Output: verdict (approved or rejected) with specific comments per step.
---
Why a different model family? Because a Claude reviewer will tend to agree with a Claude coder — they share training biases. GPT reviewing Claude (or vice versa) gives real independence.
Step 2 — run the workflow
Plan
codebolt --prompt "add a /health endpoint that returns 200 OK with uptime in seconds" --agent planner
Review the plan. If it looks good, proceed.
Execute
Copy the plan into a new chat with the coder:
codebolt --prompt "[paste the plan here] Execute this plan step by step." --agent plan-coder
Watch the execution. If anything looks wrong, stop and adjust.
Review
codebolt --prompt "[paste the plan here] Review the current changes against this plan." --agent plan-reviewer
The reviewer checks the diff against the plan and gives a verdict.
Loop if needed
If the reviewer rejects, send the feedback back to the coder:
codebolt --prompt "[paste reviewer feedback] Fix these issues from the review." --agent plan-coder
Repeat up to 2-3 times. If it still doesn't pass, step in manually.
Making it reusable
Commit the three agent markdown files to your project repo. Anyone who opens the project gets all three agents.

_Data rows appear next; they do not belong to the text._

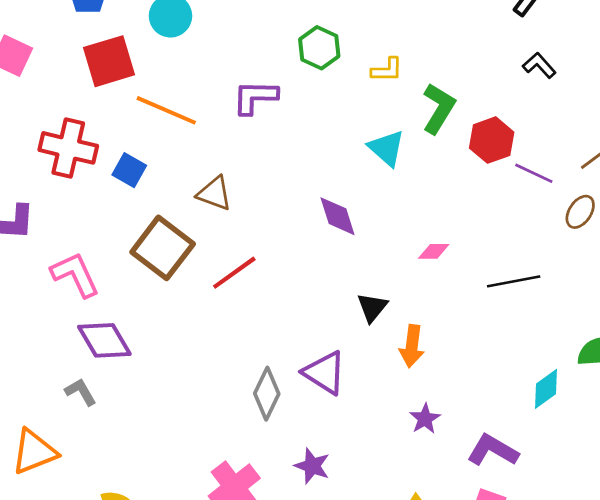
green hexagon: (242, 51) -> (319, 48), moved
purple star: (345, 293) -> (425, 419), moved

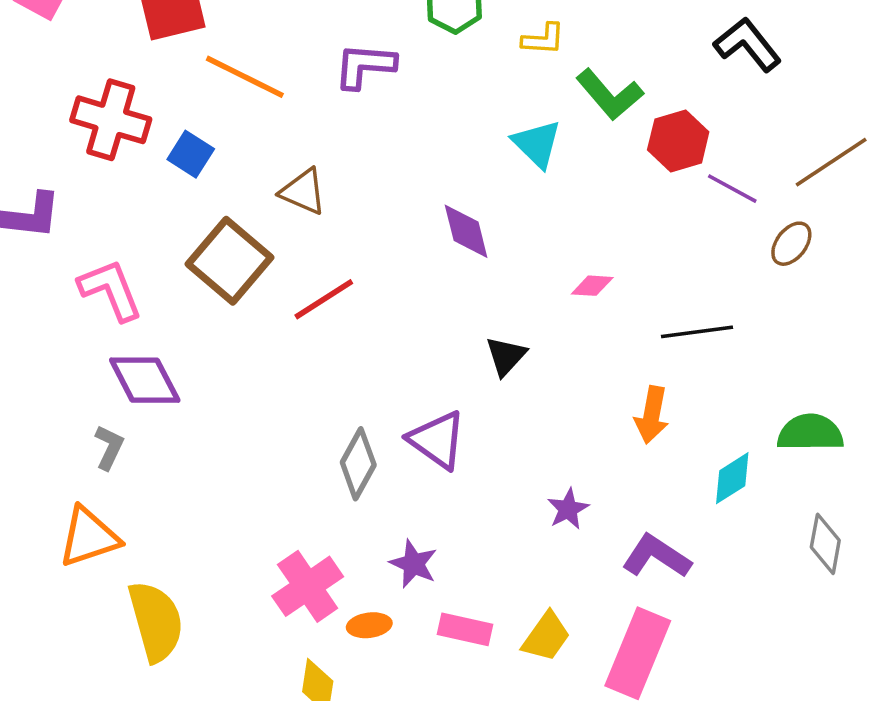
black L-shape: (539, 65) -> (748, 44), size x1.5
green L-shape: (439, 108) -> (610, 95), turned 105
orange arrow: (412, 346) -> (652, 415), moved
gray L-shape: (81, 392) -> (109, 447), turned 52
orange triangle: (34, 452) -> (89, 537), moved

When this workflow fits and when it doesn't
Fits:
- Non-trivial features where a plan is worth the overhead.
- Changes where review matters (security, APIs, data models).

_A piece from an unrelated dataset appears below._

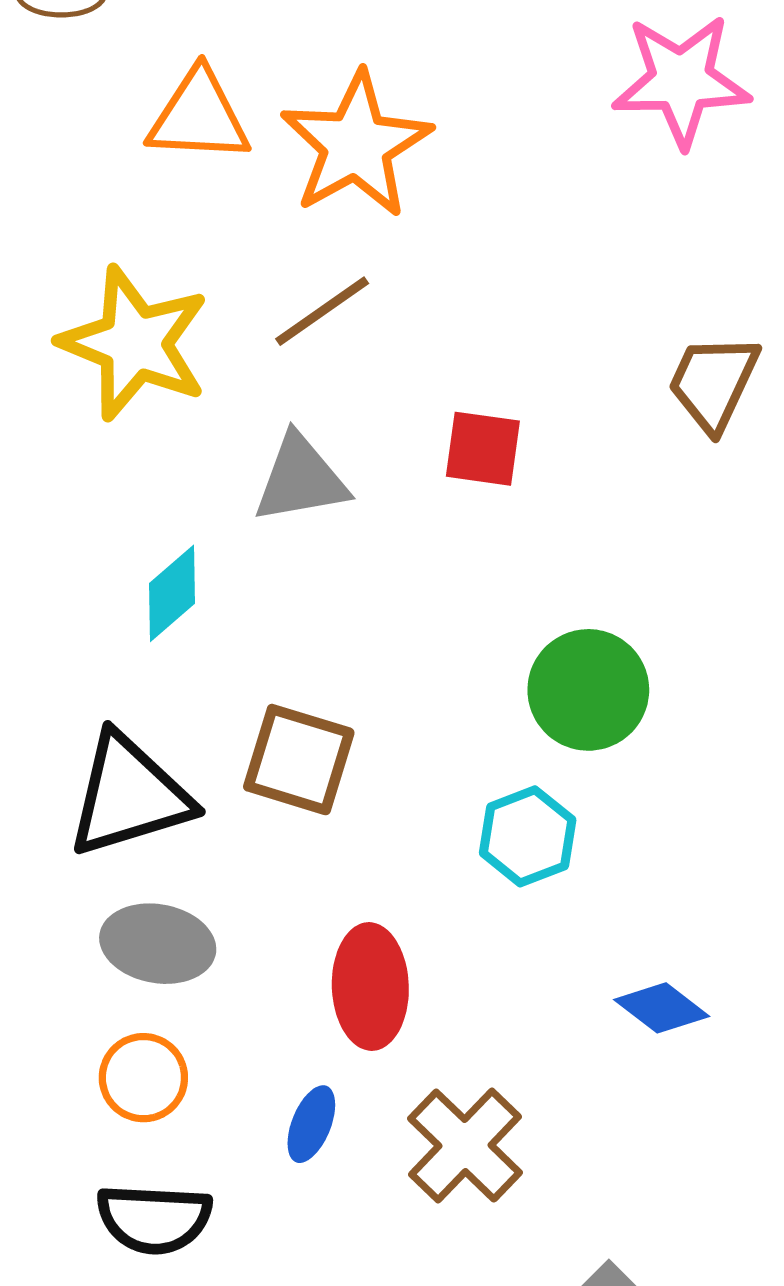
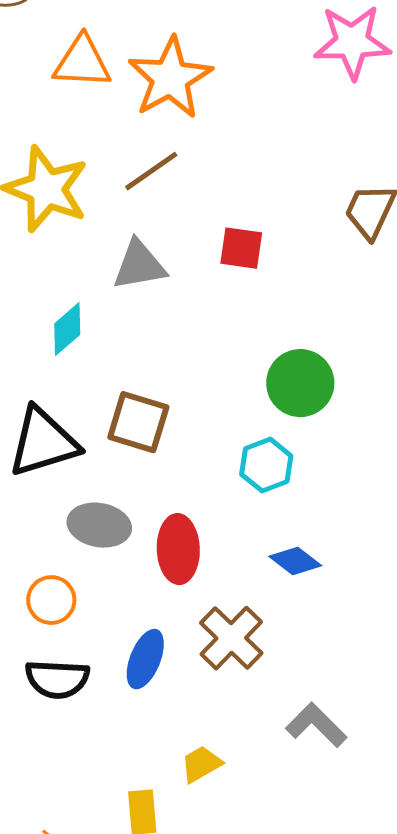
gray ellipse: (158, 944) -> (99, 525), moved
blue diamond: (662, 1008) -> (295, 561), moved
blue ellipse: (311, 1124) -> (145, 659), moved, size x1.4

- Repetitive work you want to standardize.
Doesn't fit:
- Trivial tweaks (typos, formatting, single-line fixes). Use a single generalist.

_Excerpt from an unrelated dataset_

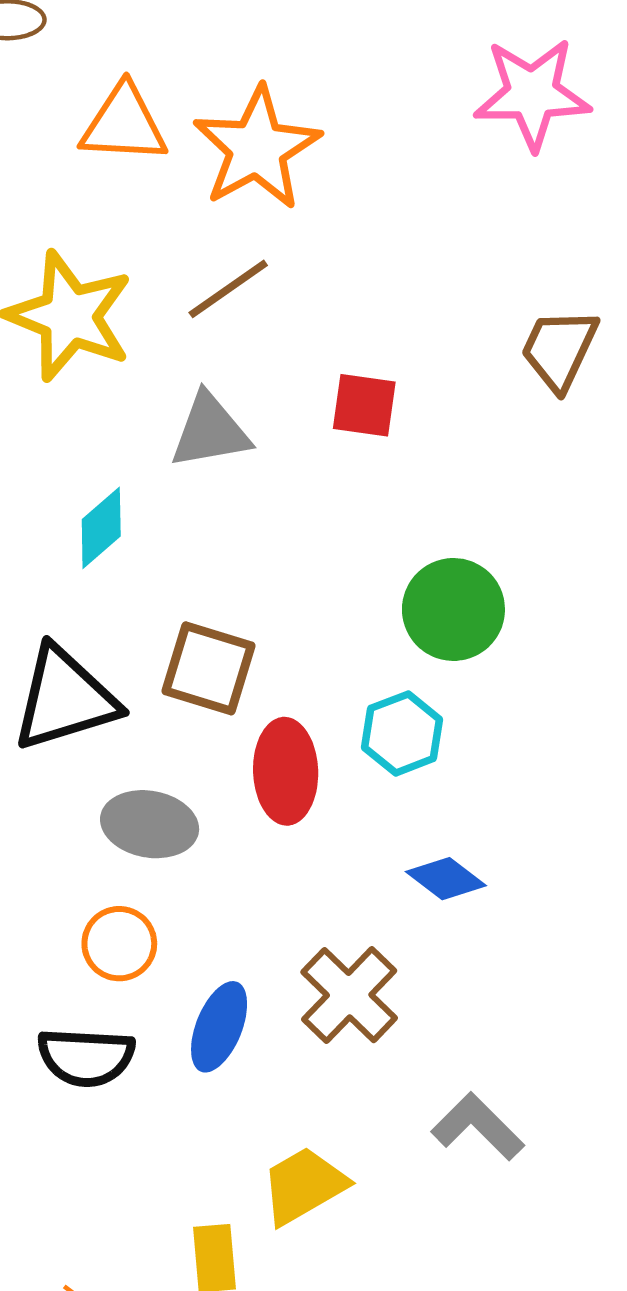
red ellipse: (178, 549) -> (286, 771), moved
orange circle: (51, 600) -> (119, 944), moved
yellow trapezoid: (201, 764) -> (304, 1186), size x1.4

- Exploratory/research tasks where the "goal" is fuzzy. No plan to review against.
- Emergency fixes under time pressure. Skip review; run the coder alone and review yourself.
Variations
- Mechanical gate before review — run tests between execute and review. Only proceed to review if tests pass.
- Human review after LLM review — review the LLM's verdict yourself for high-stakes changes.
- Parallel review — run two reviewers with different models and compare.